内田雄馬 VS 内田真礼、“歌”でぶつかり合う本気の競演 オーイシマサヨシも駆けつけた姉弟対バン

 内田雄馬が9月28日、29日に『YUMA UCHIDA LIVE "VS YUMA 001 - 内田真礼"』を神奈川・パシフィコ横浜 国立大ホールにて開催した。『VS YUMA』は、内田がゲストアーティストを招いて対バン形式のステージを披露する企画ライブ。その第1弾アーティストに選ばれたのは、内田の実姉にして同じく声優/アーティストとして活躍する内田真礼だ。互いにトップ声優でありながら仲良し姉弟としても知られるふたりの貴重な共演を見届けようと、会場には多数の熱心なファンが詰めかけた。本稿では、9月29日に行われた2日目公演の模様をレポートする。

 開演を待ちわびる場内には、独特のリラックスムードが充満していた。

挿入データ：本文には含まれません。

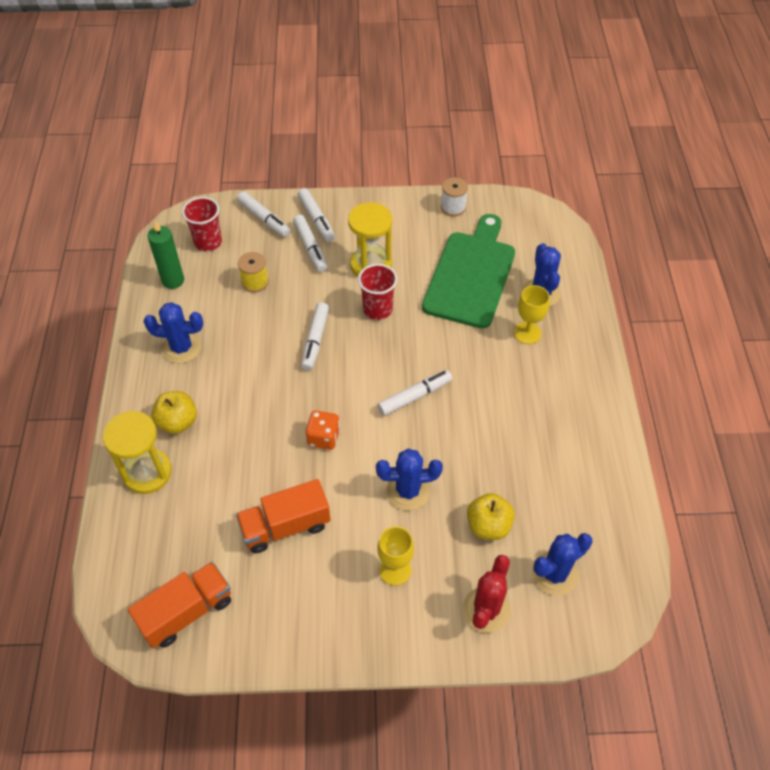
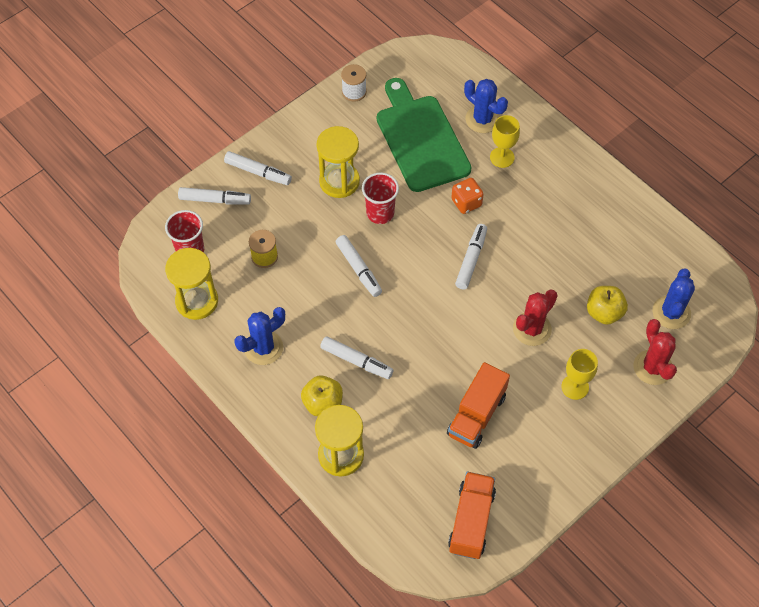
camera: 40 degrees left, 5 degrees up
green candle [148,220,184,289] -> yellow hourglass [165,248,218,320]
white marker [293,215,327,272] -> white marker moved to [320,336,393,379]
orange dice [306,411,340,450] -> orange dice moved to [451,178,484,214]
blue cactus [376,449,443,510] -> red cactus [513,290,558,346]

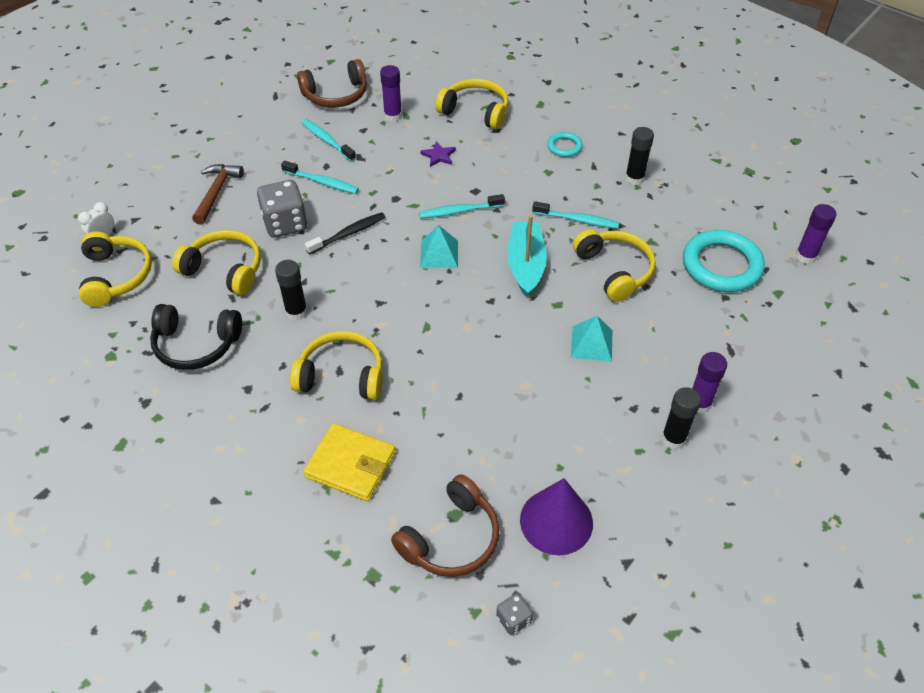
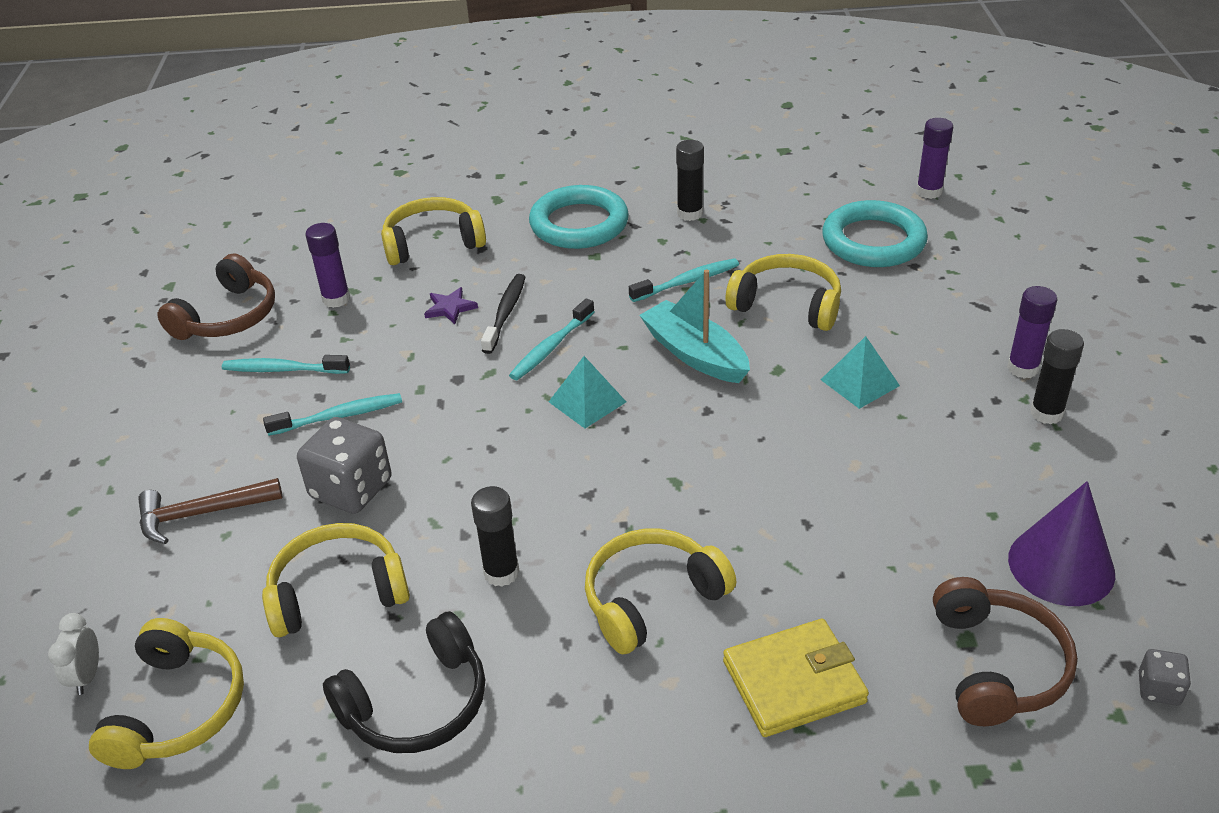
camera: 40 degrees left, 10 degrees down
yellow headphones [79,231,152,307] -> yellow headphones turned 60 degrees clockwise [89,618,244,769]
brown hammer [192,164,244,225] -> brown hammer turned 75 degrees counterclockwise [138,478,283,544]
black toothbrush [305,212,385,255] -> black toothbrush moved to [481,274,525,354]
turquoise ring [547,132,583,157] -> turquoise ring [529,185,629,249], size x2.02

対バン形式のツーマンライブという彼にとっては初の試みでありながら、その相手が気心の知れた姉ということで、ファンの心にも絶大な安心感をもたらしていたのだろう。薄暗いステージ上には2バンド分の機材がセッティングされており、セットチェンジの時間を設けることなく雄馬バンドと真礼バンドがスムーズに入れ替われるのだということがわかる。さらに舞台には階段とキャットウォークも設けられ、段差を利用したダイナミックなパフォーマンスを期待させる作りとなっていた。

 定刻を迎え、まず雄馬バンドが所定の位置につくと、おもむろにワイルドなドラムビートが打ち鳴らされ始めた。すると舞台上段下手から紺のカジュアルジャケットと赤いパンツを着用した雄馬が、上手からピンクのミニスカートドレスに身を包んだ真礼がゆっくりと歩いて姿を現す。そして舞台中央のスクリーン前で向かい合ったふたりが〈VERSUS/鳴らせ始まりのゴング〉と歌い出し、『VS YUMA』のテーマソング「Chemi-story」でライブの幕が切って落とされた。

内田雄馬/内田真礼

 フロアは瞬く間に青とピンクのペンライト光で埋め尽くされ、徐々に熱気を帯びていく。内田姉弟は息の合った掛け合いやユニゾン、ハーモニーを次々に畳みかけ、時折はにかんだような笑顔も浮かべながらパワフルかつ伸びやかな歌声でオーディエンスを圧倒。のっけからフルスロットルでキレキレの演奏を叩きつけるバンドの勢いも手伝って、みるみるうちに広大なホールの空気を制圧していった。そんなオープニングナンバーに続いて、雄馬がダンサブルなEDMナンバー「DangeR」を、真礼がデジタルロックチューン「ロマンティックダンサー」をそれぞれ披露。冒頭3曲で「今日はこういうライブですよ!」という趣旨説明を余すところなく完遂し、ここであらためてオープニングムービーがスクリーンいっぱいに映された。

 ここまでは、いわばアニメでいうアバンタイトルに相当するパートだ。そこから、ふたりそれぞれがソロステージを順に展開する対バン形式のライブが届けられる。初日の先攻はホストの雄馬が務めたが、この日はゲストの真礼が先攻。真礼のステージは「youthful beautiful」で華々しくスタート。その後も代表曲「創傷イノセンス」はもちろん、観客とウェーブを楽しんだ「Smiling Spiral」や、撮影OKの“内田雄馬化コーナー”ならぬ“内田真礼化コーナー”と称して披露された「モラトリアムダンスフロア」、さらには弟・雄馬のカバー「Congrats!!」など、さまざまな趣向を凝らした選曲でオーディエンスを大いに魅了した。

 途中のMCでは、雄馬のファンネームが「内田雄馬」であるという特殊な事情に触れて「みんなが内田雄馬ってことは、私がみんなの姉さんってこと?」との大胆な仮説を提唱して喝采を浴び、「4000人以上の弟?妹?ができたみたい(笑)」と顔をほころばせるひと幕も。卓越した歌唱パフォーマンスと軽妙なトークのコントラストで底抜けにハッピーな空気感を作り出した彼女は、「LIFE LIVE ALIVE」で自身のステージをフィニッシュ。弟へとバトンを渡した。